CS: Logistics is vastly underrated. It’s invisible.

While the appliances in the modern kitchen haven’t continued to change radically enough to confuse a time skipping house wife/husband from the 1950s. I imagine that if my paternal grandmother (my maternal grandmother would have just sussed out the olive oil and made lamb) were transported from her 1950s kitchen to my sister’s kitchen (there is never any food in my kitchen, so it’s a bad example) she would be slack jawed by the contents of the cabinets and refrigerator.

The variety of exotic packages, not to mention their contents, but also white asparagus, humus, ostrich meat and flats of dried seaweed would have totally befuddled her. She would also be unprepared for the open plan of the kitchen. That it is the center of the families social life - not a closed off private space like a bathroom.

I think she would be surprised by how active my brother-in-law is in the kitchen. That he cooks and cleans would be extraordinary to her even if the sink still looked pretty familiar.

Fretting about mono-culture is pretty standard at the moment—and righteous—but consider that when my father was a boy in Buffalo NY ethnic food was spaghetti sauce made with catsup - go back further and tomatoes were used by Europeans as a decorative plantings.

While Columbus brought tomato seed back from his first voyage, until the 17th century they were believed to be poisonous.

Further back then that and there is no modern world, and diets were pretty grim. I expect if anyone of us were to skip ahead fifty years we would be surprised by what was on the menu. Cuban sandwich might be a whole different animal by then.


  1. i expected to see mention of r.a. heinlein's stranger in a strange land. good amount of long pork eating in that world.

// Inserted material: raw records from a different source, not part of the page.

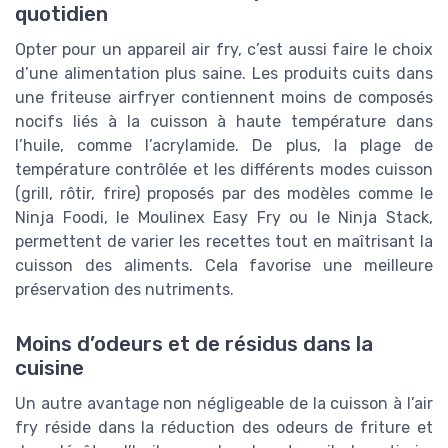
quotidien
Opter pour un appareil air fry, c’est aussi faire le choix
d’une alimentation plus saine. Les produits cuits dans
une friteuse airfryer contiennent moins de composés
nocifs liés à la cuisson à haute température dans
l’huile, comme l’acrylamide. De plus, la plage de
température contrôlée et les différents modes cuisson
(grill, rôtir, frire) proposés par des modèles comme le
Ninja Foodi, le Moulinex Easy Fry ou le Ninja Stack,
permettent de varier les recettes tout en maîtrisant la
cuisson des aliments. Cela favorise une meilleure
préservation des nutriments.
Moins d’odeurs et de résidus dans la
cuisine
Un autre avantage non négligeable de la cuisson à l’air
fry réside dans la réduction des odeurs de friture et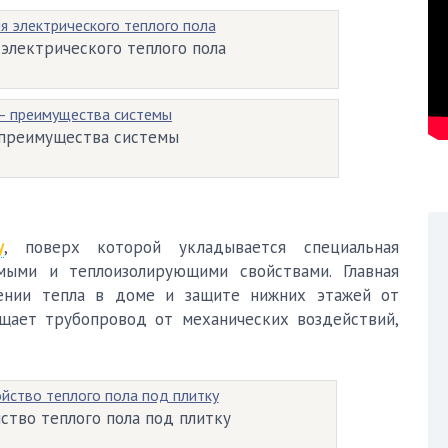
электрического теплого пола
 преимущества системы
у
, поверх которой укладывается специальная
мыми и теплоизолирующими свойствами. Главная
нении тепла в доме и защите нижних этажей от
щает трубопровод от механических воздействий,
ство теплого пола под плитку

  2. The one thing that always gets me when futurists get in the kitchen is that its exceeding obvious that none of them cook or for that matter watch Food Network. I've seen computerized this and smart that. I don't think anybody's even heard of an immersion circulator, which is probably going to be the next big thing in home cooking appliances. Imagine a crock pot that churn out gourmet meals. You literally just seal ingredients in a plastic pouch (like those vacuum sealers that don't actually do anything but already sell like hotcakes) set your water temp, put them in and forget about them. It's simple enough to make stew yet complex enough for Thomas Keller and Feran Adria.